While Katherine Kersten’s divisive diatribes in the Star Tribune have become all but predictable, the hateful premise in her most recent commentary reaches a new low.
In “Undisciplined” (March 18), Kersten stated that efforts by Minnesota’s Department of Human Rights to identify and work with school districts with disproportionally high rates of suspensions and expulsions of students of color will almost certainly lead to “mischief and mayhem” in our schools. She painted a grim picture of anarchy and lawlessness in our classrooms, and bolstered her outrageous claims with straw-man arguments, unsourced blog posts and selectively cited statistics from reports that reinforce the fear she incites.
Her arguments were misleading, reckless and — worst of all — flat-out racist.
In previous articles, Kersten has slammed efforts to make schools and classrooms safer for transgender students. She has claimed that the deep racial-equity work some school districts are doing to break down structural barriers that prevent kids of color from having access to the same opportunities as their white peers is nothing more than coded “indoctrination and intimidation.” She has opposed efforts to integrate schools and complained that Minnesota’s 2014 antibullying law went too far in trying to protect LGBT students from bullying and harassment.
In her latest piece, she once again has single mothers and black boys in her sights.
Enough is enough.
No doubt, every student and teacher deserves safe and orderly classrooms. But Kersten is not an expert on our schools, our teachers or our students. No reader of this newspaper should accept the illusion that she is. Her unsubstantiated arguments, once and for all, must be called for what they are: falsehoods.
For instance, Kersten’s complaints that Minnesota parents and community members cannot access discipline data are simply untrue. A simple search of the Minnesota Department of Education’s Data Center would easily have confirmed that the department reports discipline data every year and summarizes them in a report to the Legislature. Both the raw data and the report are public information that numerous organizations — including civil-rights groups and the Solutions Not Suspensions coalition — have used to call for exactly the kind of attention to this issue that the Department of Human Rights has now undertaken.
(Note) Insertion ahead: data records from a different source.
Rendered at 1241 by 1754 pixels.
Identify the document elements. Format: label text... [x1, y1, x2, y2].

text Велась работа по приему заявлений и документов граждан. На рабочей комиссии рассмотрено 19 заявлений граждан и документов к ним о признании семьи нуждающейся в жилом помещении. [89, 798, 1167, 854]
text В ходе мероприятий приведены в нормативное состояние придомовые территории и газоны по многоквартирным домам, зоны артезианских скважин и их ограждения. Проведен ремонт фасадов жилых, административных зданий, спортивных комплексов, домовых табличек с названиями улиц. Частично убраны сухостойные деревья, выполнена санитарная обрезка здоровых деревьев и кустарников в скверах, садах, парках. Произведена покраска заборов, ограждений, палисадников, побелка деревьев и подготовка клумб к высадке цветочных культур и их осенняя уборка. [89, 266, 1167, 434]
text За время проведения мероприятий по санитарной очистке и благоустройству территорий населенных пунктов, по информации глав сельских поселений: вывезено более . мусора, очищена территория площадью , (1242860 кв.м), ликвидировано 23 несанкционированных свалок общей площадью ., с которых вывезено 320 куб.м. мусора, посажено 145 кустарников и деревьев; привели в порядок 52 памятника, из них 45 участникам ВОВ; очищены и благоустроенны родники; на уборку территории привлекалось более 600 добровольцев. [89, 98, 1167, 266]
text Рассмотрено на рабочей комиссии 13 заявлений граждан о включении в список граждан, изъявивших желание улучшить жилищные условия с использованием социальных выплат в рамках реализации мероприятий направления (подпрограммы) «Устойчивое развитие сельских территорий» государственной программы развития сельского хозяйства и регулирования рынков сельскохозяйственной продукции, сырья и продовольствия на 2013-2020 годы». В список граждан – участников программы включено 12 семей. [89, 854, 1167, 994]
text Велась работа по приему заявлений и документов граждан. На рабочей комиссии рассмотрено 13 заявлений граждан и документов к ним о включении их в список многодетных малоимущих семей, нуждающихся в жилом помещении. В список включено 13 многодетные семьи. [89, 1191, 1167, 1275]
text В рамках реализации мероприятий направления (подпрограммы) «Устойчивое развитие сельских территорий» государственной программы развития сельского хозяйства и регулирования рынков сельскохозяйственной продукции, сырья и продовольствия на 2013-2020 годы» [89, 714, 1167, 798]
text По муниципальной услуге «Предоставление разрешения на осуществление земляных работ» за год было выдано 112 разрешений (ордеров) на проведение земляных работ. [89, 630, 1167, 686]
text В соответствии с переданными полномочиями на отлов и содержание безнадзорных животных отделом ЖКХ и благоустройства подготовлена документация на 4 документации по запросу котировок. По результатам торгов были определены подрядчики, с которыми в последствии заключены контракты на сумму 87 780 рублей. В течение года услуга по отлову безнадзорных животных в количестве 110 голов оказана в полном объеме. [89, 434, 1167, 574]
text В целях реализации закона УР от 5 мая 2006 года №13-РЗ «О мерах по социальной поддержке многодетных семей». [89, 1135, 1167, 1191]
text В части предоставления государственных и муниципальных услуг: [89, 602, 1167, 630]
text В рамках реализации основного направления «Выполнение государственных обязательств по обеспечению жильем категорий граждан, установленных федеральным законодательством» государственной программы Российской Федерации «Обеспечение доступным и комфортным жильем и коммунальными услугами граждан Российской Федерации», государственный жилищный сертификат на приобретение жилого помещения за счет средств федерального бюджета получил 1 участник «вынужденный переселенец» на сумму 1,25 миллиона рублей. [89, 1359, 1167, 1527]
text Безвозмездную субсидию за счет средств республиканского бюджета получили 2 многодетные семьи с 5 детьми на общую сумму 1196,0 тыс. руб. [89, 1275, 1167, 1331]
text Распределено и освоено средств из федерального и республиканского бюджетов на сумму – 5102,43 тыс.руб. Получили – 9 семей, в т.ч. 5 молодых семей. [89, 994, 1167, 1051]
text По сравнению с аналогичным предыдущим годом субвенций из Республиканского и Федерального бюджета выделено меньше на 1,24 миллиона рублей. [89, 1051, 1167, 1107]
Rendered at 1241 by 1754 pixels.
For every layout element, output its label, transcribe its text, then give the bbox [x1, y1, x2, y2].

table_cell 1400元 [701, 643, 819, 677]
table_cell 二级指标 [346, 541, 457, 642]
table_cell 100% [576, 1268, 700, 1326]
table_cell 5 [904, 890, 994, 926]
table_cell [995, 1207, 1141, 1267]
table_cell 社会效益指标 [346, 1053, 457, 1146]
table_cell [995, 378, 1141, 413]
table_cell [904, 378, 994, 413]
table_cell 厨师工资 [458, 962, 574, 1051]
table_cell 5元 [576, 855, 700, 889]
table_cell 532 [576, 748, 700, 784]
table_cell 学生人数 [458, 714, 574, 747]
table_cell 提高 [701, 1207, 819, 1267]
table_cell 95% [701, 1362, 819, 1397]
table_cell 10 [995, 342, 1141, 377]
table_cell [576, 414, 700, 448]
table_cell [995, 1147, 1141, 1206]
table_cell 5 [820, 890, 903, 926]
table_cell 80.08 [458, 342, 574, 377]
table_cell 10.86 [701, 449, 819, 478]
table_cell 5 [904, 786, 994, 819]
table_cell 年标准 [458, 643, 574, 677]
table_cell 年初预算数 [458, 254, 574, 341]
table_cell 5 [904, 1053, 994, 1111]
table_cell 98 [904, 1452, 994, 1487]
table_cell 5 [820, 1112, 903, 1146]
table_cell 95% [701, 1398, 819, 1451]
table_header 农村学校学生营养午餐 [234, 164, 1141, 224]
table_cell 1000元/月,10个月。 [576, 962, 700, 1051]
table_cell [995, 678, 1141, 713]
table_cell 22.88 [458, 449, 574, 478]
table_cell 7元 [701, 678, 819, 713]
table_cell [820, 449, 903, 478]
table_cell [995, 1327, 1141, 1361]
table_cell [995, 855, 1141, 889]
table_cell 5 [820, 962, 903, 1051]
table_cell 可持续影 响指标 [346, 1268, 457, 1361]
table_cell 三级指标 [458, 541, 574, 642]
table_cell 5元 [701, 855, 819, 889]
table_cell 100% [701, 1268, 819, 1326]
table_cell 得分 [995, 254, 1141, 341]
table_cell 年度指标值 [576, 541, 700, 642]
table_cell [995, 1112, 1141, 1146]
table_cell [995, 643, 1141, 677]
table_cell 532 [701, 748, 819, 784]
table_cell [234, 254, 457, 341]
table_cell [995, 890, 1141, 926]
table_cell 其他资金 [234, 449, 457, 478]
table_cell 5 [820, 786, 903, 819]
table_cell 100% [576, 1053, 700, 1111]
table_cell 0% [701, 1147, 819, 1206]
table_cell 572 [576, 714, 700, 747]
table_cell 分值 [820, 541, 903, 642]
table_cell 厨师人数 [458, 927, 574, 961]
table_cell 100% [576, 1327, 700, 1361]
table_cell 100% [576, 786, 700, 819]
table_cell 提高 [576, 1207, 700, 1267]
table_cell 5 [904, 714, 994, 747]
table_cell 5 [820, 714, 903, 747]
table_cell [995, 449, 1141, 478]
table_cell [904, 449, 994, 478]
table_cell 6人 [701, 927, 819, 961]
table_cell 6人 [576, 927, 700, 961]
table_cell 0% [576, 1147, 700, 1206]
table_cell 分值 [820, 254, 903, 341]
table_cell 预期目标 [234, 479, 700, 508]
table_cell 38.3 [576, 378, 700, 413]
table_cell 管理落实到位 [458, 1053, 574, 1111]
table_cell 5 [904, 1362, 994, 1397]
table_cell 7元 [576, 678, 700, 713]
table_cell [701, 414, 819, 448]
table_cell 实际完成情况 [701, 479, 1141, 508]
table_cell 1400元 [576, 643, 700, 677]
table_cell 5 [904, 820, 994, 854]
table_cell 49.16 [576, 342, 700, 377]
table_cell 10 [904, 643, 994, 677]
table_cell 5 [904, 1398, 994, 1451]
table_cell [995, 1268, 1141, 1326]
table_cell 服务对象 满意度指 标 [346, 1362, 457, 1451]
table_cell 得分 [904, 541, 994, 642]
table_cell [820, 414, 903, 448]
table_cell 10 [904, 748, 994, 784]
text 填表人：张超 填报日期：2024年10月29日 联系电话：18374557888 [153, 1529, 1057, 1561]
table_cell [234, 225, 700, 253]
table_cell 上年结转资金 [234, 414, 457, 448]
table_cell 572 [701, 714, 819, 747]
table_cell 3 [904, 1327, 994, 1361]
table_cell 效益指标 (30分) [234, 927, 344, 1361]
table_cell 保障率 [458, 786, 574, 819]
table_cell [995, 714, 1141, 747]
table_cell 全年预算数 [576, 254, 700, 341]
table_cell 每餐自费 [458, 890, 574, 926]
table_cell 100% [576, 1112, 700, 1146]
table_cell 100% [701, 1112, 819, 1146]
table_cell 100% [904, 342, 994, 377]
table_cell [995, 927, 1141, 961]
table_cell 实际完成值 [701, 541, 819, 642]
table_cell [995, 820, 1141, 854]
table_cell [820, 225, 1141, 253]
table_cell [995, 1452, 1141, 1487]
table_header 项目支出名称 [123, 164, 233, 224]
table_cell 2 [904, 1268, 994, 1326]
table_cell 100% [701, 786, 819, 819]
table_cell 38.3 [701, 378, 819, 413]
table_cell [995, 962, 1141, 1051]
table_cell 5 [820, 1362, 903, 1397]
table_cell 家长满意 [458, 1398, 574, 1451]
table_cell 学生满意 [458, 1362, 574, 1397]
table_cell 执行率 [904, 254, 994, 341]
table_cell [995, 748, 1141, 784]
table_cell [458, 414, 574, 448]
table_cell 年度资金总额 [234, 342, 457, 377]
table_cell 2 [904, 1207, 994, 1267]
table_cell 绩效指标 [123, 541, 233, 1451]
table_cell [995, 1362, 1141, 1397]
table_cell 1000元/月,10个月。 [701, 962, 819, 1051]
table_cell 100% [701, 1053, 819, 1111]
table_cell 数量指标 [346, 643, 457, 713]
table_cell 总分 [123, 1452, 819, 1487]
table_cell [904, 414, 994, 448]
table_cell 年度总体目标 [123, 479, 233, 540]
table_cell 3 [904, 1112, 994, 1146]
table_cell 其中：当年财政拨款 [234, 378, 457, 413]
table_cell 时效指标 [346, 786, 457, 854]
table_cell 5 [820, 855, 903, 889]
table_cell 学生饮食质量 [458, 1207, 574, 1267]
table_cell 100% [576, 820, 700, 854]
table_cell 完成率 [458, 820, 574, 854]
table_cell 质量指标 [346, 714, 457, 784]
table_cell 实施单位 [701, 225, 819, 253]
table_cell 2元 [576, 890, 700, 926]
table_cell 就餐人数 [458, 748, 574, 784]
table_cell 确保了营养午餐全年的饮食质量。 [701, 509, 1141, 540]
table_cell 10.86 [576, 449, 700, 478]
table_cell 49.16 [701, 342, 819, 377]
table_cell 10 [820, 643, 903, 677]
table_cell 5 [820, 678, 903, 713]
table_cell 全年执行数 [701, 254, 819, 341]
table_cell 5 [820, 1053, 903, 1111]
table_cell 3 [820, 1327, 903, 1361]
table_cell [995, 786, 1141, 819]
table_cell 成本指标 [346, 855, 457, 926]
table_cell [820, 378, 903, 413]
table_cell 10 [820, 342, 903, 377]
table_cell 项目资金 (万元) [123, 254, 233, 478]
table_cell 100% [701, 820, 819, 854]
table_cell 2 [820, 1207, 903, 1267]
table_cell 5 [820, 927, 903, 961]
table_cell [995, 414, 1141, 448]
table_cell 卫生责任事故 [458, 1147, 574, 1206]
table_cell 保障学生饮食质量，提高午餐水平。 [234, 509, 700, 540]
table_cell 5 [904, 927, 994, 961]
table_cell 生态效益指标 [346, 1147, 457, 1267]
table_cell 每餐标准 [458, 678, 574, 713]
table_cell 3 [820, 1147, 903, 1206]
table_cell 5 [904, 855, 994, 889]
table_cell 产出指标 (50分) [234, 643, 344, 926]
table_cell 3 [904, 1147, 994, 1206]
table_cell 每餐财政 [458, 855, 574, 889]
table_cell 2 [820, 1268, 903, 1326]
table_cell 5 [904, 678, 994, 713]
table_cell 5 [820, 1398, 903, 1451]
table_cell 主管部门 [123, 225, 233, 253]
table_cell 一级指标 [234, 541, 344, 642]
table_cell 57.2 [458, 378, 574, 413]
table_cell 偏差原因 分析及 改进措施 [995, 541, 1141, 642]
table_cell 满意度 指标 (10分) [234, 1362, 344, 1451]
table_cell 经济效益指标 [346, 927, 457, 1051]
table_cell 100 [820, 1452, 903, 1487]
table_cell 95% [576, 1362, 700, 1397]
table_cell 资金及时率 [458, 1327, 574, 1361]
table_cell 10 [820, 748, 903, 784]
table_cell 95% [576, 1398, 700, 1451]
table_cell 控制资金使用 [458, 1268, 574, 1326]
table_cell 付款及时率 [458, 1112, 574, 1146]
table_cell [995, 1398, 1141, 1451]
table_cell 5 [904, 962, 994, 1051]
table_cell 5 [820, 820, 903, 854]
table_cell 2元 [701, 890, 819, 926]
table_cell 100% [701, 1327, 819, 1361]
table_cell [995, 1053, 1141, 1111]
Had Kersten done any legitimate research, beyond the reach of her favorite right-wing sources, a close look at the data would have made it abundantly clear that a number of Minnesota schools are suspending kids of color at far higher rates than their demographic proportion. For example:
• American Indian students are 10 times more likely to be suspended or expelled than are their white peers.
• African-American students are eight times more likely to be suspended or expelled than are their white peers.
• Students with disabilities are twice as likely to be suspended or expelled as are peers without a disability.
These figures, in and of themselves, should make us want to pause and ask why. Instead, Kersten shifts to scare tactics about crime in our communities, ignoring the fact that the MinnPost article she references shows that the Department of Human Rights effort is focused on suspensions that result from subjective infractions, such as talking loudly or disruptive behavior for which students of color are treated more harshly than their white peers.
Contrary to Kersten’s claims, no one wants to take away a principal’s ability to suspend or expel a student for violent offenses or criminal activity, which we all agree will never be acceptable. The Department of Human Rights is not calling for a moratorium on suspensions or expulsions. Instead, after removing violent offenses and criminal activity from the data set, it is calling for school officials to seriously examine solutions to suspension data that year after year demonstrate significant and troubling disparities over time.
The data also show that students with disabilities make up about 50 percent of all our suspensions, a disturbing reality that is not even mentioned in Kersten’s column.
In Kersten’s world, all we really need to do to eliminate unruly behavior in children is to make sure they all come from a two-parent household. But the real world isn’t that simple. As we begin to really dig into and understand the root causes behind these large disparities, then engage in the hard, uncomfortable work of dismantling the systems and behaviors that perpetuate them, it is crucial that we embrace complexity and reject the temptation to settle on simple solutions.
Minnesota needs an educated, skilled population to ensure shared social and economic success. An education system that works for all students must be our highest priority, and the truth is that currently, school discipline practices are hindering too many of our children’s chances at academic and social success.
It doesn’t have to be this way. We can say: “Enough.” We can set high expectations for acceptable behavior in our classrooms. We can hold all students accountable for meeting them. We can defend our teachers’ ability to maintain orderly classrooms where all children can learn. And we can reject the fearmongering and racial resentments that Kersten and the Star Tribune inflame when they give divisive and hateful words column inches and oxygen.
This newspaper’s readers deserve better. More important, our children and teachers deserve better — much better.
Brenda Cassellius is commissioner of the Minnesota Department of Education.